Bethany Woodward is a silver medalist in the 200 Meters (T37) sprint at the 2012 London Paralympics. She continued her career as a para-athlete, but has become disillusioned about the state of para-athletic competition. The Ringwood, England native made news recently for returning a silver medal won in a competition several years ago, not because she cheated, but because a person on her relay team was not disabled enough.
In this fascinating audio report from the BBC, entitled Paralympic Sport – Fair Play?, Woodward was interviewed regarding the growing issue of “classification cheating.”
The reporter explained that Woodward is classified as a T-37 sprinter. “T” stands for “track,” while 37 is a degree of disability. The lower the number, the greater the impairment. The purpose of the classification system is to create an equal playing field for the competitors. But either because of the challenge of classifying disabilities or purposely interpreting the criteria for a certain classification broadly, athletes can see inequities.
Reporter: Volunteers classify athletes based on how their disability impacts their performance, not on the disability itself. They look at the medical paperwork and the doctor or the physiotherapist does tests. Then a technical classifier, a sports scientist or a coach, for example, will assess the athlete. They’re also watched in competition before their classification is confirmed. Bethany Woodward said after the 2012 Paralympics, the make-up of her class seemed to change.
Woodward: In London there was no one in my classification I thought shouldn’t be there. But then suddenly classes were seemed to be opening up. I have hardly any dorsiflexion in it, or none. And within the criteria for cerebral palsy it said that you shouldn’t have any dorsiflexion . And then there was people coming who had dorsiflexion and I could see that when they were warming up.
Reporter: In other words, they could bend their foot.
Woodward: Yeah, they could bend their foot. So there were physical elements you could see that they were definitely a lot stronger in different areas than you. My cerebral palsy isn’t something that will fluctuate at all. And then you have people coming in who have a medical condition that really fluctuates. One day they could be absolutely fine and one day they are not OK. And we can’t ask for medical evidence because that is something deemed confidential.

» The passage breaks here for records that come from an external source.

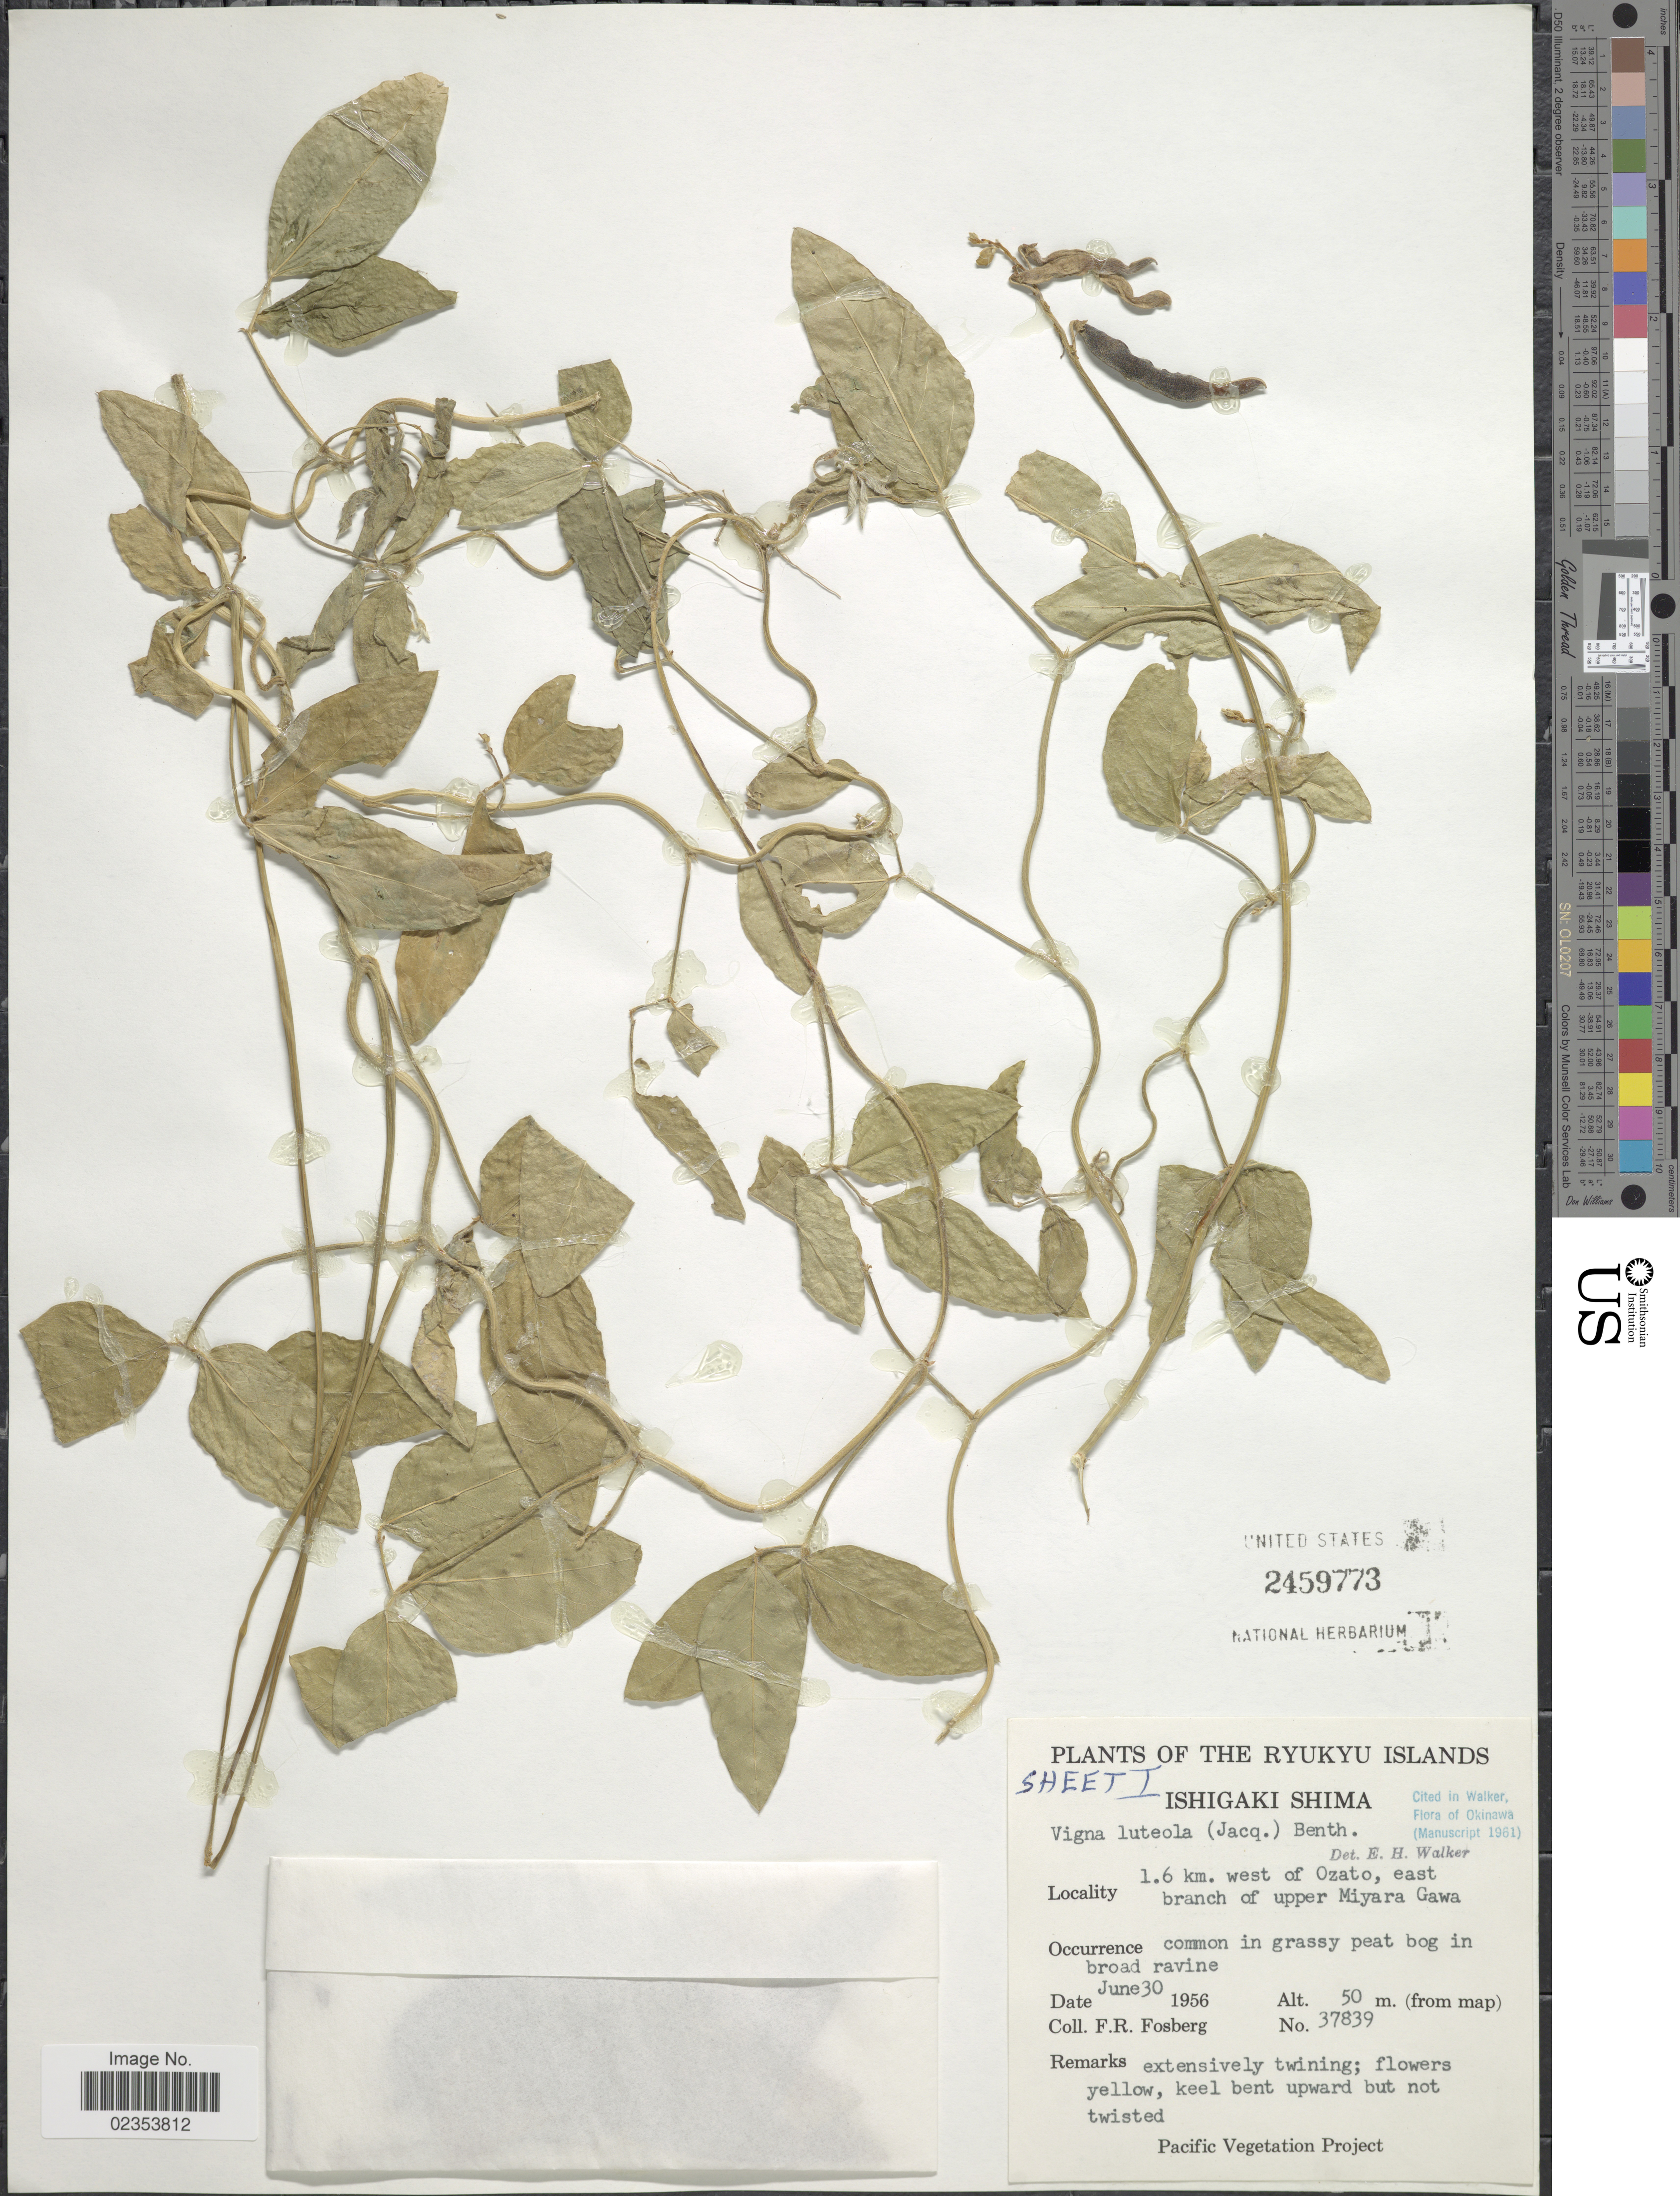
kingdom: Plantae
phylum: Tracheophyta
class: Magnoliopsida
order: Fabales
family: Fabaceae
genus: Vigna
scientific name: Vigna luteola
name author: (Jacq.) Benth.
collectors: F. R. Fosberg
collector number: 37839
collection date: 1956-06-30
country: Japan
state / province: Okinawa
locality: Ryukyu Islands. Ishigaki Shima. 1.6 km. west of Ozato, east of branch of upper Miyara Gawa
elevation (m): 50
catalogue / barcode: US 2459773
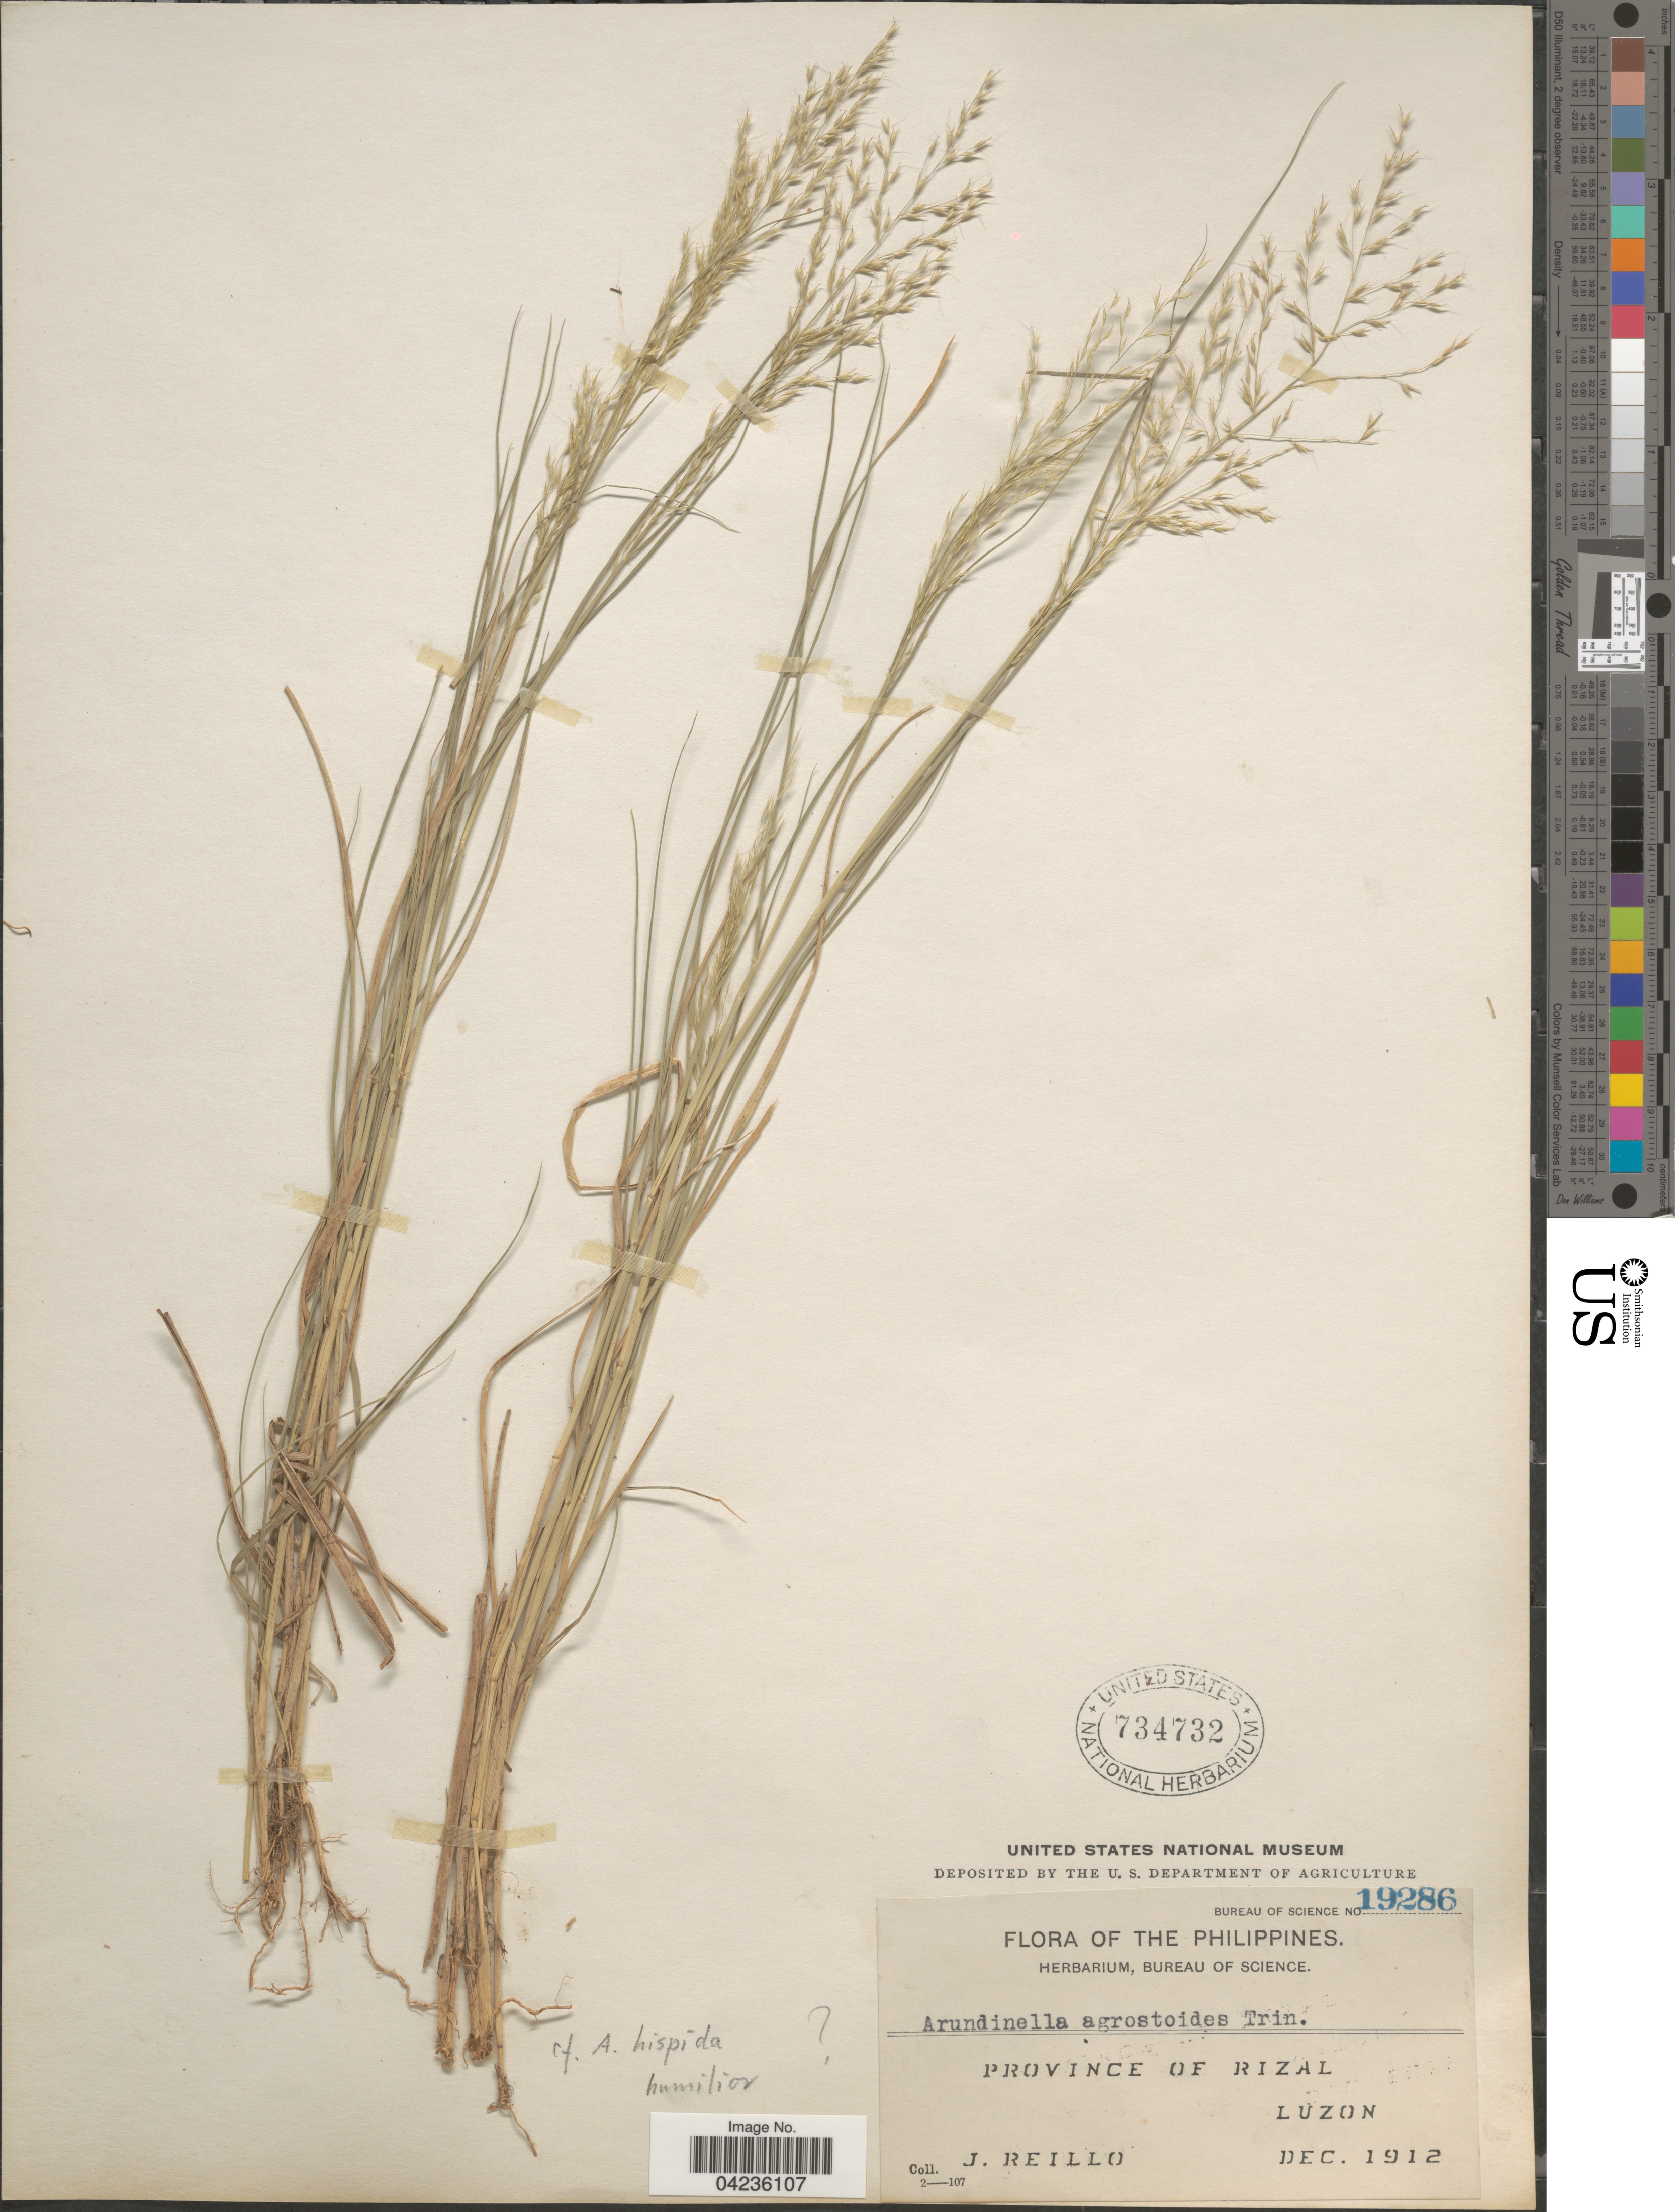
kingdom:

When asked why she returned her medal, Woodward explained that nothing has changed since she first raised the issues. “Nothing has changed in a year. There was nothing I could do to fix it, but I can make I can step away with a clear conscience, a voice. In handing that medal back really closes the book for me – I did everything I could for this sport.”
Olivia Breen is a long jumping champion who has cerebral palsy and learning difficulties, and who went to Rio and made it to the finals of the T-38 100-meter finals. According to her father, Michael Breen, one of Olivia’s competitors had relapsing MS, which he felt was unfair when compared to athletes with cerebral palsy like his daughter, because their condition could be in remission at the time of the race, or controlled by drugs. He also claimed that another finalist objected to being classified at all.
What followed in the report was an insightful exchange that speak to the challenges of differentiating subtle differences in conditions.
Reporter: I’ve read interviews with athletes whose impairments have been questioned before an d they say, frankly it’s insulting for people to say that about me. They don’t know my medical history so you don’t know for sure what is or isn’t affection that particular athlete’s performance.
Michael Breen: That’s a really good point. I’m not going to try to justify every person who’s queried someone’s disability because it’s not possible. What I’m saying is, there is something fundamentally wrong with classification. It’s not fit for purpose and it’s broken.